● **Set of tasks**:
- a) In the brain MRI text, give the part from "Background & Summary" to "Neuroimaging Initiative (ADNI)9." again, replacing "segmentation" with "parcellation".
- b) According to the brain MRI text, atrophy in which structures predicts later memory decline in elderly subjects?

*** Text passage ***

Background & Summary

Quantitative measurement of the volume of human brain structures using magnetic resonance imaging (MRI) may have application in the monitoring of neurodegenerative disease progression or the assessment of general structural abnormalities1,​2,​3. Traditionally, volumetric data for this purpose have been obtained using time-consuming manual segmentation methods. Developments in freely available automated segmentation software, however, have greatly improved the practicality of the process4,​5,​6,​7,​8. A further recent development has been the introduction of standardized imaging protocols and online databases containing structural MRI brain data from both patients and normal controls. One notable example is the database and set of protocols made available by the MRI core of the Alzheimer’s Disease Neuroimaging Initiative (ADNI)9.

The combination of freely available data and automatic segmentation software has the potential to make volumetric brain MRI an indispensible tool for both research and clinical medicine. It is now possible to compare quantitative brain volume measurements from a patient with control data from databases of normal subjects within only a few minutes10. Since brain volume measurements are a known biomarker for neurodegenerative diseases, such as Alzheimer’s disease2,11, this general approach may have great clinical value as a screening tool. Performing volumetric measurements at multiple time points in the same patient may also be a powerful means of measuring changes in the brain. Recent longitudinal results have shown that atrophy in medial temporal lobe (MTL) structures is predictive of subsequent memory decline in elderly subjects12. Additionally, performing longitudinal MRI studies improves predictive power in assessing the prognosis of individuals with mild cognitive impairment (MCI)13, and predicting the development of Alzheimer’s disease in non-demented subjects14 as well as MCI patients15.

*** End of Text passage ***
*** Entries supplied ***

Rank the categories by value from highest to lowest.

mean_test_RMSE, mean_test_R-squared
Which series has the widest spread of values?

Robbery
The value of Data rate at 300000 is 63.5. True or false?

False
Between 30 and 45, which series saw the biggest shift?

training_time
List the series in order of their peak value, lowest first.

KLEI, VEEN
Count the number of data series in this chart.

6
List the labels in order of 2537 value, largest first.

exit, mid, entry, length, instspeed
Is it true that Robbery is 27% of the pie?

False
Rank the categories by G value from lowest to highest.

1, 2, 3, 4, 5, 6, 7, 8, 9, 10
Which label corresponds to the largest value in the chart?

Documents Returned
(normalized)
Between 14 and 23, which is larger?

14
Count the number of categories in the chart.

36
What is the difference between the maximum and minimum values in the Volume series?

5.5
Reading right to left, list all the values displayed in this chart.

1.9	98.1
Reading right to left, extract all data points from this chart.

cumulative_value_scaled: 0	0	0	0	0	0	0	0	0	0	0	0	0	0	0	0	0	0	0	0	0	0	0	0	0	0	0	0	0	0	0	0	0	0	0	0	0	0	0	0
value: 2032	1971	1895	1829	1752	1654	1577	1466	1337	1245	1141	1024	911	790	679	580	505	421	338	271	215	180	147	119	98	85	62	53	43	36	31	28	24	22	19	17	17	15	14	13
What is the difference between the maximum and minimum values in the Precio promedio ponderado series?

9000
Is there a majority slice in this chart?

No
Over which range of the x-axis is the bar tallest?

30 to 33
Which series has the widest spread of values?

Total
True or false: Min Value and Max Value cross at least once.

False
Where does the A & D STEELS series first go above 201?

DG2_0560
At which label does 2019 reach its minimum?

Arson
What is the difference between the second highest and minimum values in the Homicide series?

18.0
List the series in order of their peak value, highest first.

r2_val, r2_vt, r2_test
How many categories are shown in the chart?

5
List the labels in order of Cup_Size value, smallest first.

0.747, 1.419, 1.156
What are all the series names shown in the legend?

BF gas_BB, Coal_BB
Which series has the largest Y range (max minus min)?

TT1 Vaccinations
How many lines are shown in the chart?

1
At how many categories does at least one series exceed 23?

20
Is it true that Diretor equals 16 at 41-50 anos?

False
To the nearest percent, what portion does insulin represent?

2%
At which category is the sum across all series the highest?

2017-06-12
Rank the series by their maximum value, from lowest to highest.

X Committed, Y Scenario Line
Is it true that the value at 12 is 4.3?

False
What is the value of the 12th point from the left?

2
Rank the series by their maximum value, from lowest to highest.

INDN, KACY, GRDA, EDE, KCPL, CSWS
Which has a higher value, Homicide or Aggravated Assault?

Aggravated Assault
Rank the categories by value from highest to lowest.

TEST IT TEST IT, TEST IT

*** End of Entries supplied ***

● **Task-by-task outputs**:
- a)
Background & Summary

Quantitative measurement of the volume of human brain structures using magnetic resonance imaging (MRI) may have application in the monitoring of neurodegenerative disease progression or the assessment of general structural abnormalities1,​2,​3. Traditionally, volumetric data for this purpose have been obtained using time-consuming manual parcellation methods. Developments in freely available automated parcellation software, however, have greatly improved the practicality of the process4,​5,​6,​7,​8. A further recent development has been the introduction of standardized imaging protocols and online databases containing structural MRI brain data from both patients and normal controls. One notable example is the database and set of protocols made available by the MRI core of the Alzheimer’s Disease Neuroimaging Initiative (ADNI)9.

- b) Medial temporal lobe (MTL) structures